Como tienden al sol los rosales
que tenaz el taladro taladra,
sus dolientes pimpollos lo mismo
que tiende sus brazos la vieja traviata:
su precoz pubertad es el gesto,
la sonrisa senil de las razas:
floración de sepulcros, pimpollos
que tardos, muy tardos, en fruto se cuajan.

Enfermizos, nacientes pimpollos
cuyas hojas de seda desatas
con tus artes de fauno... ¡con esos
deleites sombríos que tú no declaras!
Satinados pezones que sucias,
callejeras deidades arrastran
y recoje y estruja y exprime
quién sabe qué mano de prócer, malvada.

Miserandos capullos marchitos
con que nutres el horno y la fragua
como quien alumbrase sus noches
con rayos pedidos al sol de mañana,
como quien recubriese sus minas
con los propios diamantes que guardan...
¡salvación del afán de un minuto
con toda la serie siglos que faltan!

Como aquellos duraznos salvajes
que comercias a sendas barcadas,
exquisitos algunos, carecen
de rojos matices, de pulpa y de savia:
cuando trueca su flor en espigas,—
si en la vil soledad no se mata,—
como fruto silvestre de bosque,
de ser una vida rodando no pasa.

Y una vida vulgar es un cofre
de inseguras, de fáciles tapas,
donde mete cualquiera sus manos
y el pobre tesoro completo le saca;
pero hay vidas vulgares que suelen,
como ciertas anónimas arcas,
ocultar cautelosos resortes
que saltan a veces... ¡y a veces no saltan!

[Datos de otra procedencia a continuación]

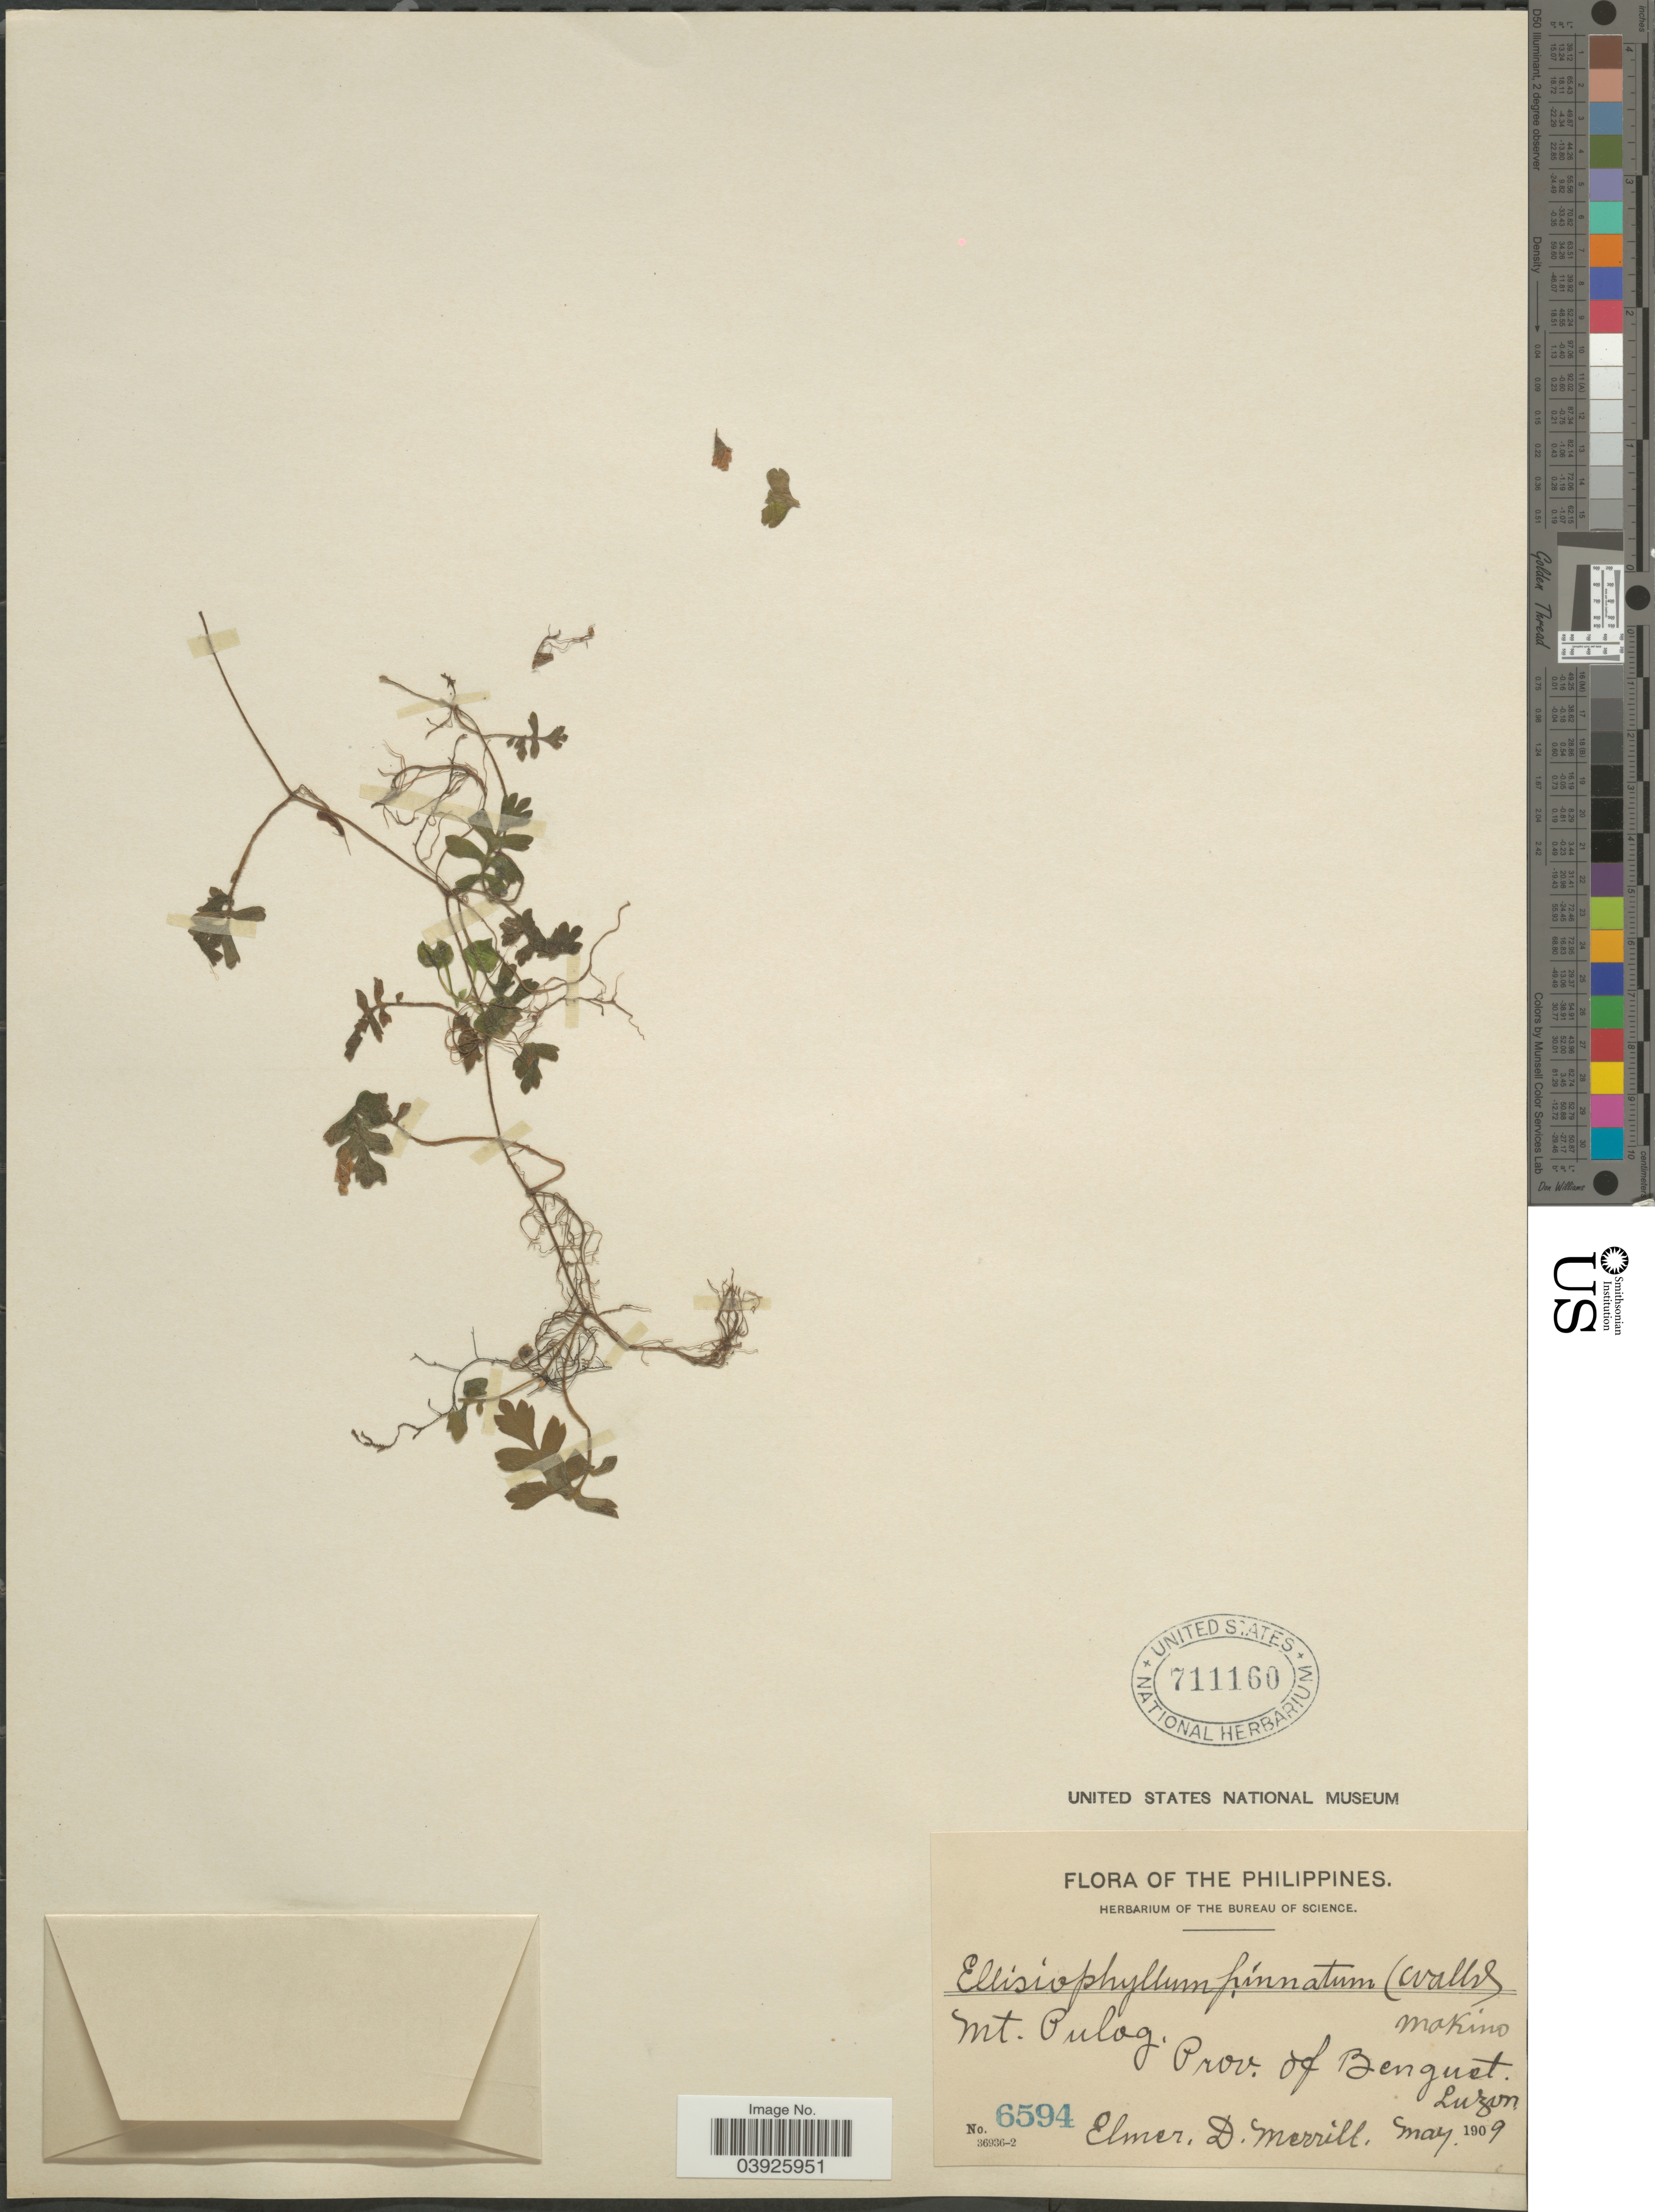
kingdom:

¡Cautelosos resortes!... Lo mismo
que los raudos cohetes traspasan
el capuz de la noche y se vuelcan
a chorros de luces brillantes y varias;
de la mar bonancible, sumisa,
de vulgares cabezas humanas,
brotan siempre la curva silbante
que vuelca sus luces o rojas o blancas.

Lo ruín, lo vulgar; el repuesto
del templado cordaje del arpa;
las torcidas virutas endebles
que va como rulos dejando la tabla:
la porción de color que pudiera
ser mejilla, ser labio y es granza...
¡material de proyectos divinos
que sirve de cuñas, andamios y gradas.

Como ruedan las noches de invierno,
prematuras y torvas y tardas,
sobre cada primor de las yemas
poniendo colgajos de crudas escarchas,
va también su vejez a dormirse
del osario común a la zanja,
sobre cada ilusión que despunta
poniendo seguro, mordaz epigrama.

Porque toda vejez se defiende
de los rayos del sol que se alza,
circuyendo su calva de nimbos
y echando a la joven burlonas miradas;
porque toda vejez disimula
su rencor al placer de las alas,
desdoblando feroces antenas
que hieren precisos la nota que falla.